:: Work to complete ::
For the entries below, repeat exactly each line starting with the one that contains "right knee: (128, 218)" and going on through the one that contains "left back paw: (374, 282)", and no others.

:: Information supplied ::
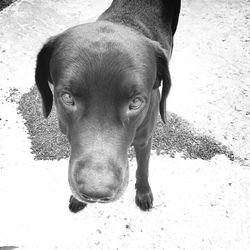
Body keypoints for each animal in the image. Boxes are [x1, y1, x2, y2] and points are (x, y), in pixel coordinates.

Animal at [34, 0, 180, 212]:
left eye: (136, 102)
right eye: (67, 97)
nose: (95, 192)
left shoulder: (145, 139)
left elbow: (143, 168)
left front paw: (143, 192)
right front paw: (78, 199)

...

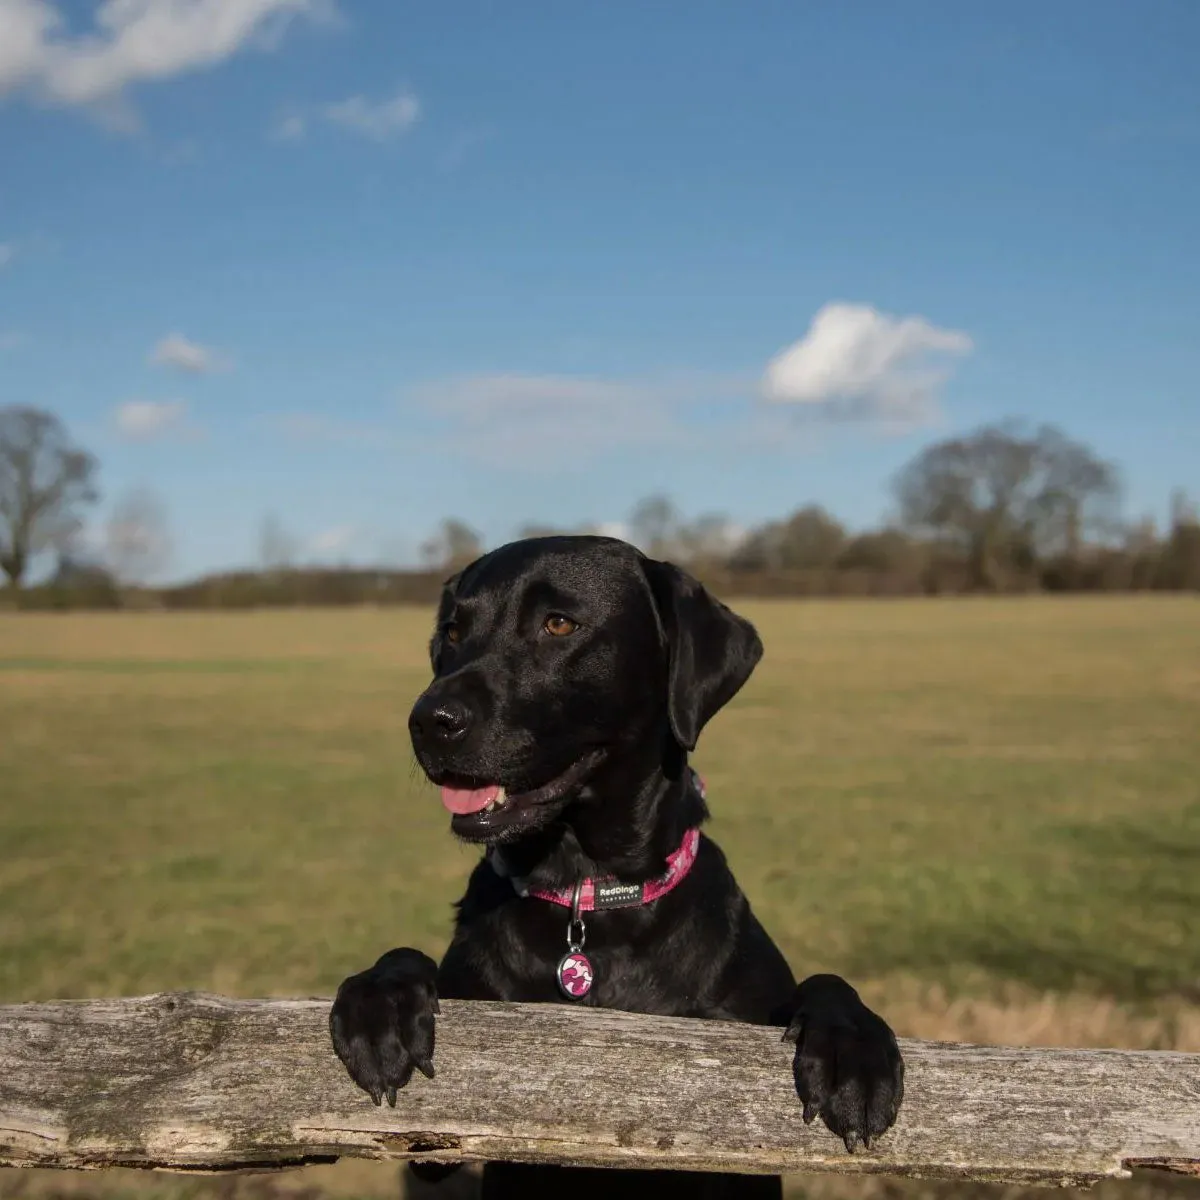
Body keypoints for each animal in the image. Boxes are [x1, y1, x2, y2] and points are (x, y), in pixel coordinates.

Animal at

--

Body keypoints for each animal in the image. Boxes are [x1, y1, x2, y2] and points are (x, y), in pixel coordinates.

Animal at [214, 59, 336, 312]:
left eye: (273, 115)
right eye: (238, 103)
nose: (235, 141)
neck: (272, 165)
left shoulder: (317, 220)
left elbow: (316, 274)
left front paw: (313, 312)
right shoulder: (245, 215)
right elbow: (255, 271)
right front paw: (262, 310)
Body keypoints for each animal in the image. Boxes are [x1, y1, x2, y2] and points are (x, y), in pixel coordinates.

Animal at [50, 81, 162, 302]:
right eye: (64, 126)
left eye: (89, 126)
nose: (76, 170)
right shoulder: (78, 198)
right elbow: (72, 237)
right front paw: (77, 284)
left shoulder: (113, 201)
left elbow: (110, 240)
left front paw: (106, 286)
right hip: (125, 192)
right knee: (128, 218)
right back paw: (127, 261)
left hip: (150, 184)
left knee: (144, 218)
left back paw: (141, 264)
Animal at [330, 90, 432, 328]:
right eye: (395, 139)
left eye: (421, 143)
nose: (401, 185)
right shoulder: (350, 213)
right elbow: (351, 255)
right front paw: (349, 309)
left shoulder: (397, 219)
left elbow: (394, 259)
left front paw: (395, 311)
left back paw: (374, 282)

:: Result below ::
right knee: (128, 218)
right back paw: (127, 261)
left hip: (150, 184)
left knee: (144, 218)
left back paw: (141, 264)
Animal at [330, 90, 432, 328]:
right eye: (395, 139)
left eye: (421, 143)
nose: (401, 185)
right shoulder: (350, 213)
right elbow: (351, 255)
right front paw: (349, 309)
left shoulder: (397, 219)
left elbow: (394, 259)
left front paw: (395, 311)
left back paw: (374, 282)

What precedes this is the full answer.